*Directions:* Report each line of the entries below that includes "APERTURE".

*Supplied information:*

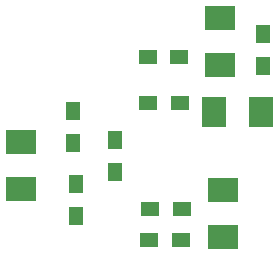
<source format=gtp>
G04 #@! TF.FileFunction,Paste,Top*
%FSLAX46Y46*%
G04 Gerber Fmt 4.6, Leading zero omitted, Abs format (unit mm)*
G04 Created by KiCad (PCBNEW 4.0.1-stable) date 2/14/2016 8:13:32 PM*
%MOMM*%
G01*
G04 APERTURE LIST*
%ADD10C,0.100000*%
%ADD11R,2.500000X2.000000*%
%ADD12R,2.000000X2.500000*%
%ADD13R,1.300000X1.500000*%
%ADD14R,1.500000X1.300000*%
G04 APERTURE END LIST*
D10*
D11*
X140310000Y-112630000D03*
X140310000Y-108630000D03*
X157410000Y-116690000D03*
X157410000Y-112690000D03*
D12*
X160620000Y-106090000D03*
X156620000Y-106090000D03*
D11*
X157110000Y-102140000D03*
X157110000Y-98140000D03*
D13*
X144670000Y-105990000D03*
X144670000Y-108690000D03*
X144930000Y-112210000D03*
X144930000Y-114910000D03*
D14*
X153800000Y-116960000D03*
X151100000Y-116960000D03*
X153690000Y-101460000D03*
X150990000Y-101460000D03*
D13*
X160760000Y-102200000D03*
X160760000Y-99500000D03*
X148260000Y-111190000D03*
X148260000Y-108490000D03*
D14*
X151030000Y-105300000D03*
X153730000Y-105300000D03*
X151180000Y-114290000D03*
X153880000Y-114290000D03*
M02*

</source>
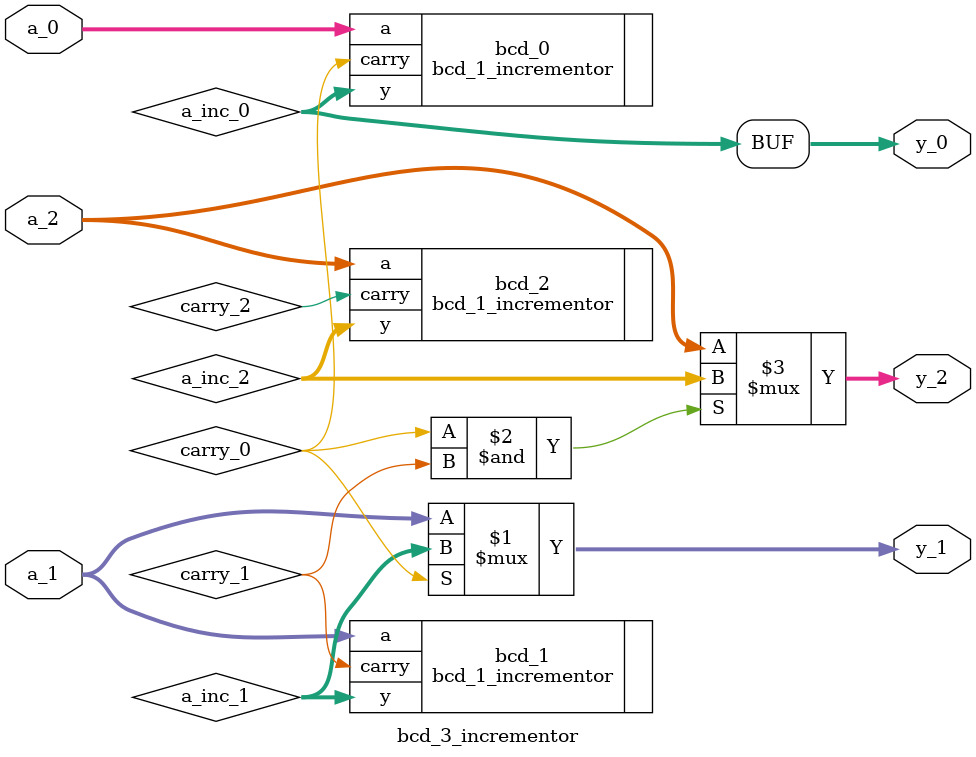
<source format=sv>
`timescale 1ns / 1ps

module bcd_3_incrementor(
    input logic [3:0] a_0,
    input logic [3:0] a_1,
    input logic [3:0] a_2,
    output logic [3:0] y_0,
    output logic [3:0] y_1,
    output logic [3:0] y_2
    );
    
    logic carry_0, carry_1, carry_2;
    
    logic [3:0] a_inc_0;
    logic [3:0] a_inc_1;
    logic [3:0] a_inc_2;
    
    bcd_1_incrementor bcd_0(.a(a_0), .y(a_inc_0), .carry(carry_0));
    bcd_1_incrementor bcd_1(.a(a_1), .y(a_inc_1), .carry(carry_1));
    bcd_1_incrementor bcd_2(.a(a_2), .y(a_inc_2), .carry(carry_2));
    
    assign y_0 = a_inc_0;
    assign y_1 = carry_0 ? a_inc_1 : a_1;
    assign y_2 = carry_0 & carry_1 ? a_inc_2 : a_2;

endmodule

</source>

*Answer below:*
G04 APERTURE LIST*
G04 APERTURE END LIST*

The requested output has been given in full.